I believe the most critical challenge we face is economic. As readers move from the ink-on-paper newspaper, where each one attracts $350 in revenue, to online, where each now brings in only $25, new models must be found to assure economically strong businesses that can support strong newsgathering organizations.

The late Ed Lahey, the first Washington bureau chief of Knight Newspapers, used to say that his only requirement of a publisher was that he -- and they were all "he" then -- be solvent.

Without economic strength in the converging world of ink and online, we’ll continue to live with relentless cost cutting that saps our ability to serve readers well, demoralizes staffs needed to help invent the future and can weaken our ability to fight the partisan assaults.

A strong news organization pays the legal bills needed to open records and fight government threats.  A weak one hesitates and avoids possibly costly conflicts.

A strong organization speaks the truth with confidence. A weak one fears giving offense.

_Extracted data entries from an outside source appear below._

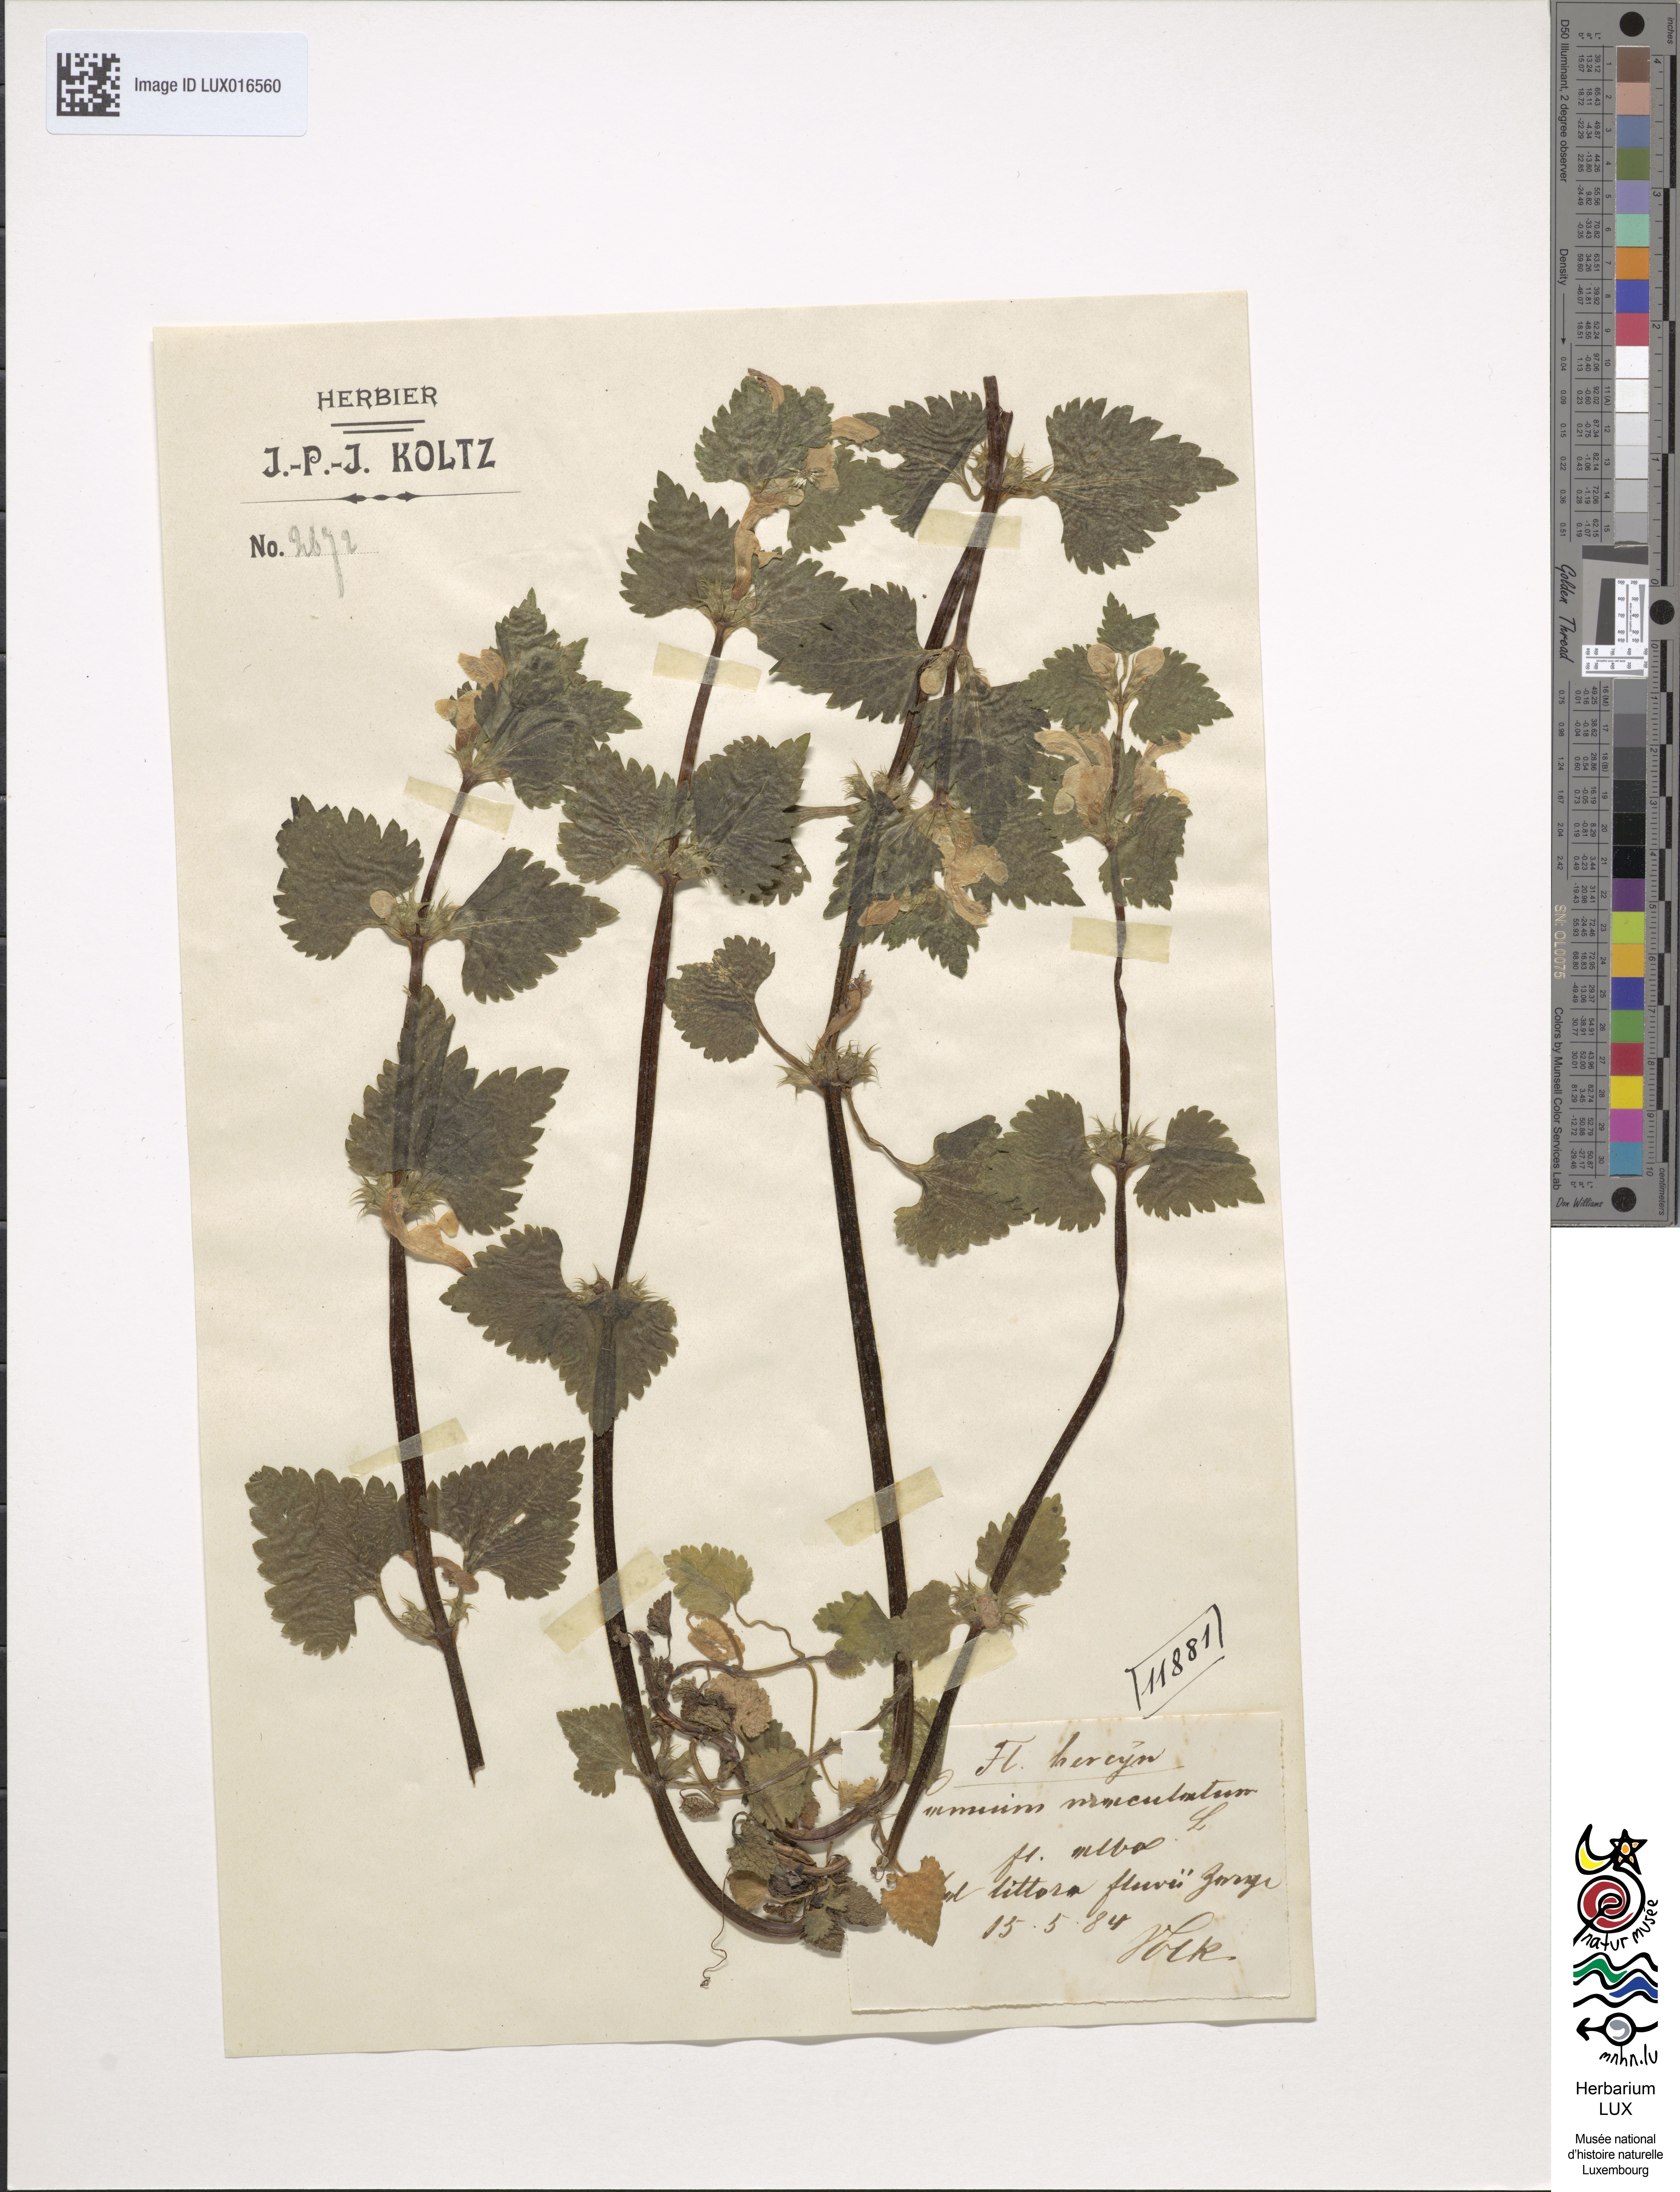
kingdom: Plantae
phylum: Tracheophyta
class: Magnoliopsida
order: Lamiales
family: Lamiaceae
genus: Lamium
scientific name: Lamium maculatum
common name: Spotted dead-nettle
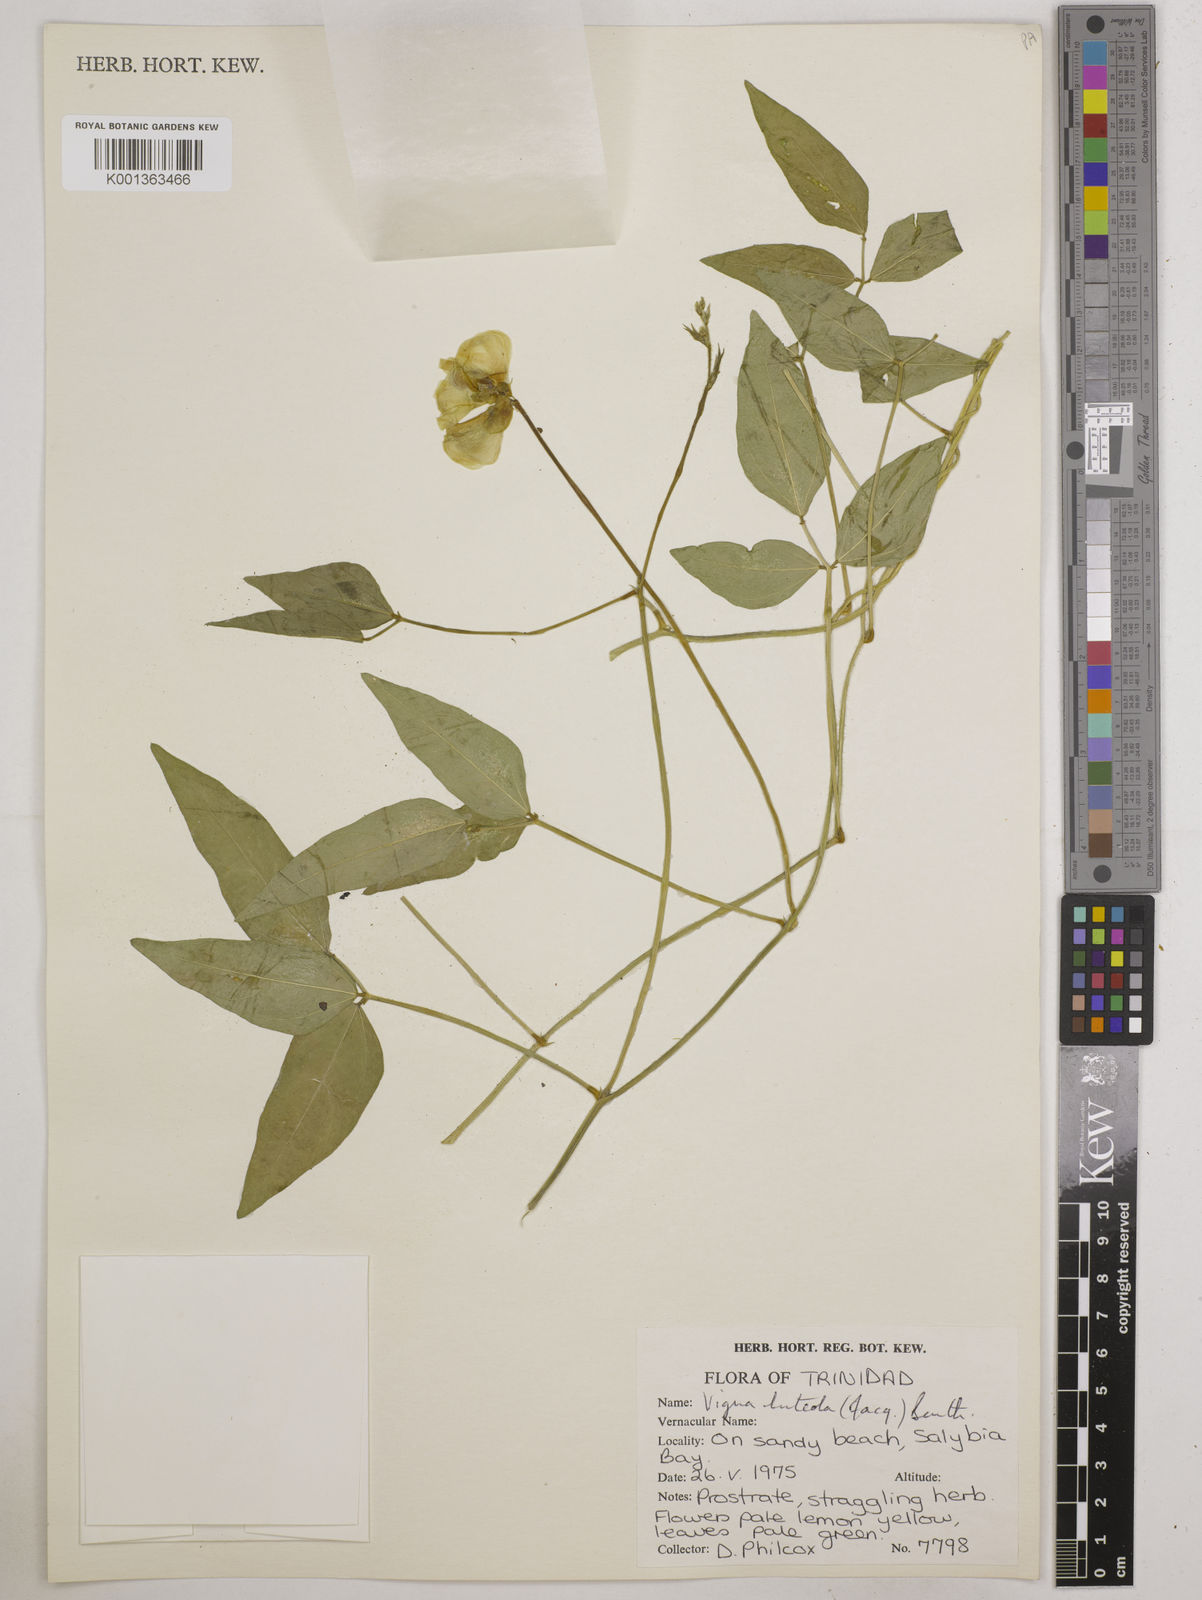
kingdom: Plantae
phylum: Tracheophyta
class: Magnoliopsida
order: Fabales
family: Fabaceae
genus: Vigna
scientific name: Vigna luteola
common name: Hairypod cowpea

A strong organization lives by the highest ethical values and principles of public service. A weak one may be tempted into cutting corners for short-term financial gain, even if the result is a long-term loss of credibility.

I have no doubt that this generation of journalists -- the best-educated ever -- has the motivation, values and smarts to adapt successfully to the rapidly changing world of news. But they'd to do more than that. They'll need to become full partners in figuring out the economic model, so that it isn't thrust upon them from outside the newsroom.